SUMMARY: McCain claims he's "within the margin of error," but that's true only for the Fox poll.
Sen. John McCain sounded upbeat in a Halloween morning interview on CNBC. But was the enthusiasm just a mask?
We can't be sure. But we can check some data McCain cited to justify his optimism.
"I'm very optimistic, and we're coming from behind," McCain told anchor Larry Kudlow in the Oct. 31, 2008, interview. "I'm the underdog. There's where we always like to be. But we are within the margin of error, my friends. And I'm very happy where we are."

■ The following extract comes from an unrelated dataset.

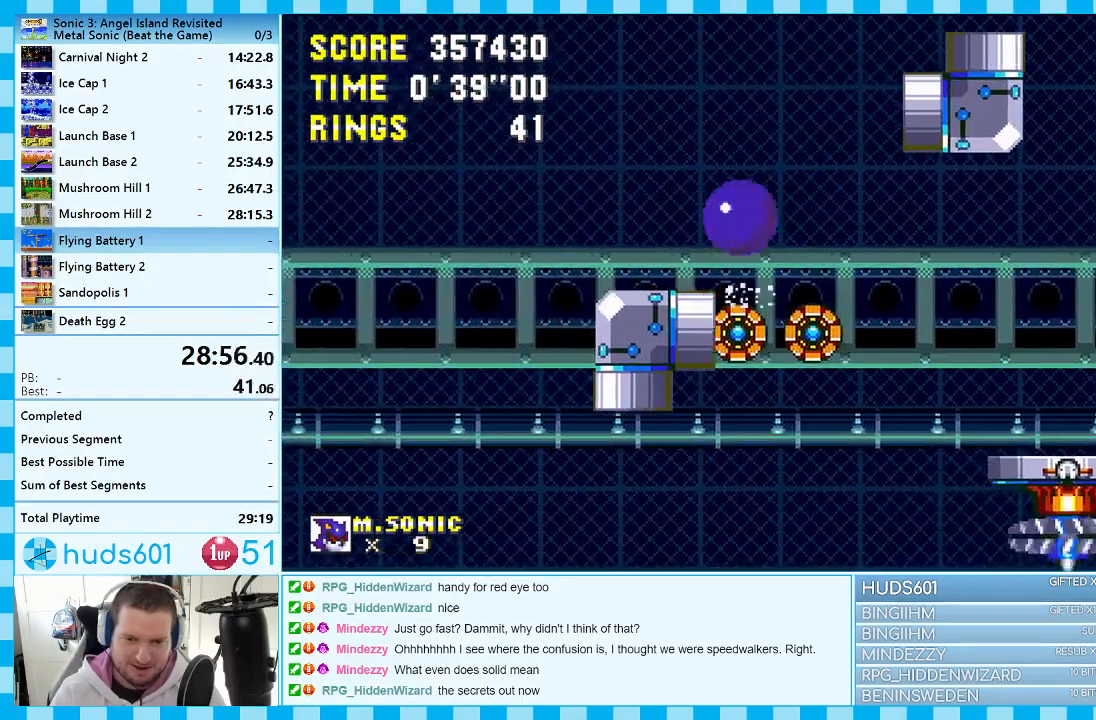
{"buttons": ["DPAD_LEFT"], "events": [[367, "A", "up"]]}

McCain was clearly talking about national polls, which are not necessarily indicative of Electoral College results. Nevertheless, only four presidents have won the election without winning the national popular vote — John Quincy Adams in 1824, Rutherford B. Hayes in 1876, Benjamin Harrison in 1888 and George W. Bush in 2000.
So we looked at every national poll we could find from the past two days to see if McCain really is within the margin of error.

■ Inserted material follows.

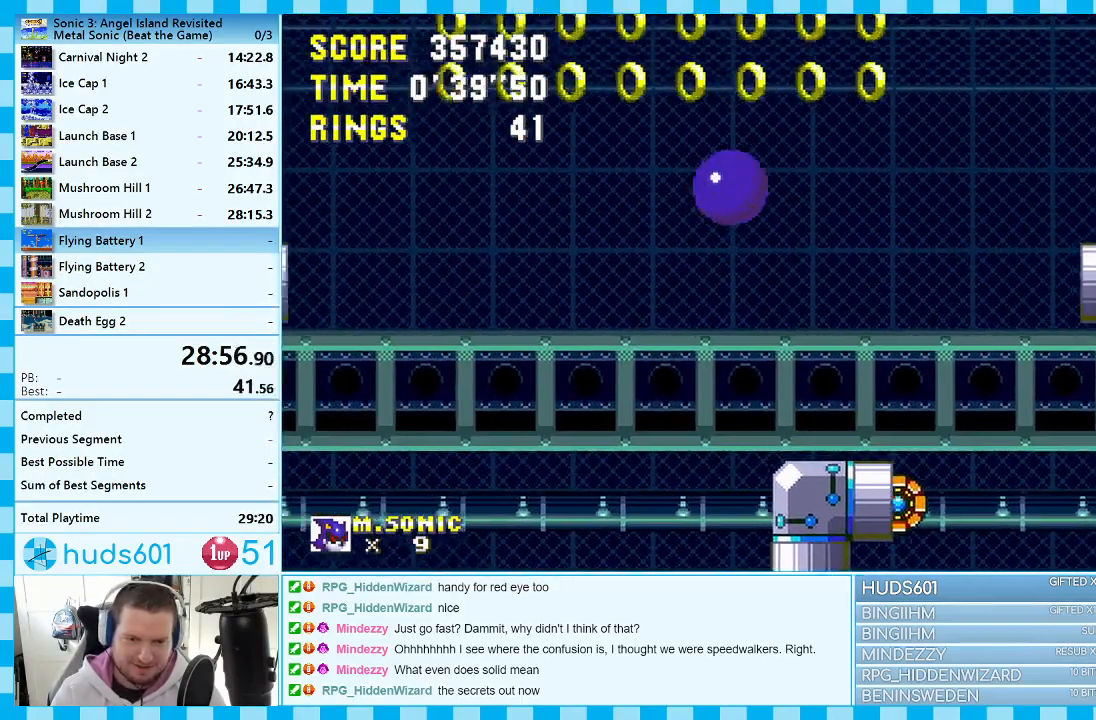
{"buttons": ["A", "DPAD_LEFT"], "events": [[250, "A", "down"], [283, "DPAD_UP", "down"], [300, "DPAD_UP", "up"]]}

Five polls were released the same morning McCain was speaking. Rasmussen's daily tracking poll showed Obama up 51 to 47 with a margin of error of plus or minus 2 percentage points. The Diageo/Hotline tracking poll had Obama up 48 to 41 with a margin of error of 3.3 percent. The Reuters/C-SPAN/Zogby poll showed Obama up 50 to 43 with a margin of error of 2.9 percentage points. Research 2000/Daily Kos had Obama up 51-45 with a 3-point margin of error. And an Associated Press-Yahoo News poll showed Obama up 51 to 43 with a margin of error of 3 percentage points.
McCain was not within the margin of error in any of those five. But they all came out the morning McCain spoke. So to be fair, let's look at the polls released the previous day, Oct. 30.
A Washington Post-ABC News poll showed Obama leading 52 to 44 with a margin of error of 2.5 percentage points. The New York Times/CBS News poll showed Obama leading 51 to 40 with a margin of error of 3 percentage points. The Investor's Business Daily/ TechnoMetrica Institute of Policy poll showed Obama leading 47.7 to 43.6, with a margin of error of 3.5 points. The GWU/Battleground poll showed Obama up 49 to 45 with a margin of error of 3.5 percent. The Gallup daily tracking poll had Obama up 50 to 45 with a traditional model of turnout, and 51 to 44 with an expanded turnout; both have a 2-point margin of error.
So McCain was not within the margin of error in any of those either.
In fact, McCain was not within the margin of error in any national poll we could find from the past two days — with one exception. The Fox News/Opinion Dynamics poll released Oct. 30 showed Obama leading McCain 47 to 44, with a 3-point margin of error.
It's important to note that the law of probability dictates that there will always be outlier polls. As Charles Franklin, professor of political science at the University of Wisconsin, Madison and co-developer of Pollster.com told us recently, "You shouldn't get too excited about one unusual poll."
McCain may have gotten a little too excited about the Fox poll. It's true that he was within the margin of error — but he failed to mention that was only in one poll. We find his statement Barely True.